Benötigen Sie eine geotechnische Bewertung?

Antwort innerhalb von 24h.

Verfügbare Leistungen

Häufige Fragen

Was versteht man unter Seismik in der Baugrunderkundung?

Seismik bezeichnet geophysikalische Messverfahren, bei denen künstlich erzeugte seismische Wellen in den Untergrund gesendet werden. Aus der Ausbreitungsgeschwindigkeit und Reflexion dieser Wellen lassen sich Schichtgrenzen, Materialeigenschaften und Störzonen ableiten. Man unterscheidet zwischen Refraktionsseismik zur Ermittlung von Verwitterungszonen und Felshorizonten sowie Reflexionsseismik für tiefere Strukturen.

Warum sind seismische Untersuchungen in Würzburg besonders wichtig?

Würzburgs Untergrund ist durch den Wechsel von Muschelkalk, Lettenkeuper und quartären Sedimenten geprägt, was zu stark wechselnden Baugrundverhältnissen führt.
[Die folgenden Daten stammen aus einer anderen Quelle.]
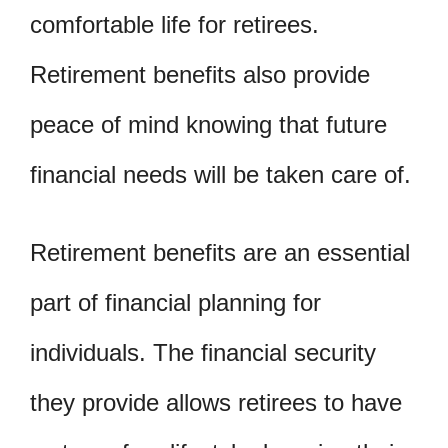
comfortable life for retirees.
Retirement benefits also provide
peace of mind knowing that future
financial needs will be taken care of.
Retirement benefits are an essential
part of financial planning for
individuals. The financial security
they provide allows retirees to have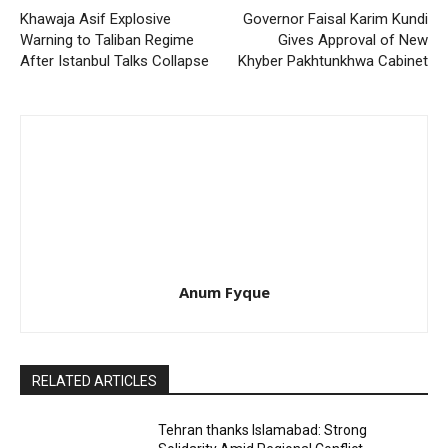
Khawaja Asif Explosive
Governor Faisal Karim Kundi
Warning to Taliban Regime
Gives Approval of New
After Istanbul Talks Collapse
Khyber Pakhtunkhwa Cabinet
Anum Fyque
RELATED ARTICLES
Tehran thanks Islamabad: Strong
Hinzu kommen Karststrukturen im Muschelkalk, die Hohlräume und Erdfallrisiken verursachen können. Seismische Verfahren ermöglichen es, diese komplexen geologischen Strukturen zerstörungsfrei zu erkunden und Gründungsrisiken präzise zu bewerten.

Welche Normen sind für seismische Baugrunderkundungen in Deutschland maßgebend?

Die zentralen Normen sind die DIN EN 1998-1 (Eurocode 8) mit dem Nationalen Anhang DIN EN 1998-1/NA, die seismische Einwirkungen auf Bauwerke regelt. Die DIN 4149 ordnet Orte Erdbebenzonen zu. Für die Ausführung gelten die Vorgaben der DIN 4020 für geotechnische Untersuchungen sowie das Merkblatt über geophysikalische Untersuchungen der Deutschen Gesellschaft für Geotechnik.

Für welche Bauvorhaben in Würzburg sind seismische Untersuchungen vorgeschrieben?

Seismische Untersuchungen sind für Bauwerke der Bedeutungskategorien III und IV nach DIN EN 1998-1 erforderlich, dazu zählen Krankenhäuser, Schulen, große Versammlungsstätten und kritische Infrastrukturen. Auch bei Tunnelbauprojekten, tiefen Baugruben in Hanglagen und Gründungen in Karstgebieten werden sie von den Genehmigungsbehörden und aus geotechnischer Sicht zwingend empfohlen.